Buffalo Police say Monday's stabbing was a result of a road rage incident on William Street. When an ambulance didn't immediately arrive, firefighters can be heard telling the dispatcher they need an ambulance ASAP. The dispatcher responds, "There is nothing we can do. Rural/Metro does not have an ambulance."
Lawson says there was a big spike in calls at that time. An ambulance was freed up from ECMC and headed to William Street, arriving 13 minutes after it was called.
"I think we always like to get there faster. But in this particular case, we were able to provide good patient care and get them to the hospital," Lawson said.
The Rural/Metro spokesman says, ideally, an ambulance will respond in eight to 10 minutes for the most serious calls. The call for this stabbing was not for advanced life support (ALS), but rather basic life support. Had it been elevated to ALS, Lawson says he doesn't know whether an ambulance could have been there sooner.
Common Council President Richard Fontana was concerned last month when Pride died after being shot and it took nearly 15 minutes for Rural/Metro to respond and take him to the hospital.
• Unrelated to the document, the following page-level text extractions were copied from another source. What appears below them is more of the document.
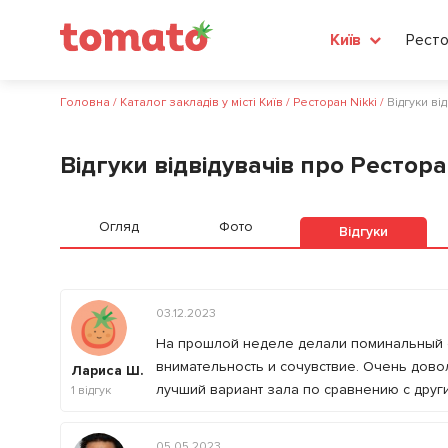
Ресто
Київ
Головна
/
Каталог закладів у місті Київ
/
Ресторан Nikki
/
Відгуки ві
Відгуки відвідувачів про Рестора
Огляд
Фото
Відгуки
03.12.2023
На прошлой неделе делали поминальный о
внимательность и сочувствие. Очень дово
Лариса Ш.
лучший вариант зала по сравнению с друг
1
відгук
05.05.2023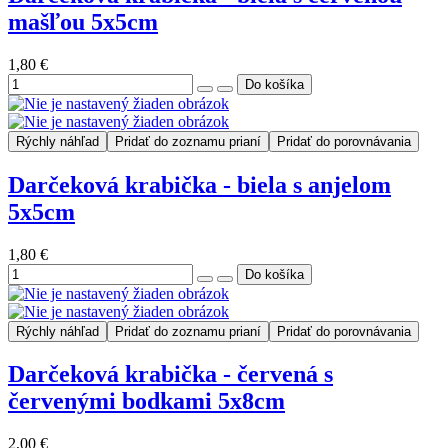
mašľou 5x5cm
1,80 €
Rýchly náhľad
Pridať do zoznamu prianí
Pridať do porovnávania
Darčeková krabička - biela s anjelom
5x5cm
1,80 €
Rýchly náhľad
Pridať do zoznamu prianí
Pridať do porovnávania
Darčeková krabička - červená s
červenými bodkami 5x8cm
2,00 €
Fontana met with the ambulance company to learn more about its staffing.
"I can't fault them if they're doing their job of course. But 'how can they do their job better?' is always a question we have to ask as a city. You know, the city, if we had a lot more people, they'd probably need a lot more ambulances. So maybe with more people moving back into the city, it may be time to look at the minimum number of ambulances in Buffalo," Fontana said.
Fontana also defended Rural/Metro's response to last month's shooting, agreeing that the company had an unusually high call volume at the time and that the ambulance company is operating above the minimum number of ambulances the city requires.
Buffalo Police have arrested 39-year-old Benjamin Addison of Cheektowaga for Monday's road rage stabbing. There has been no arrest made in Pride's murder.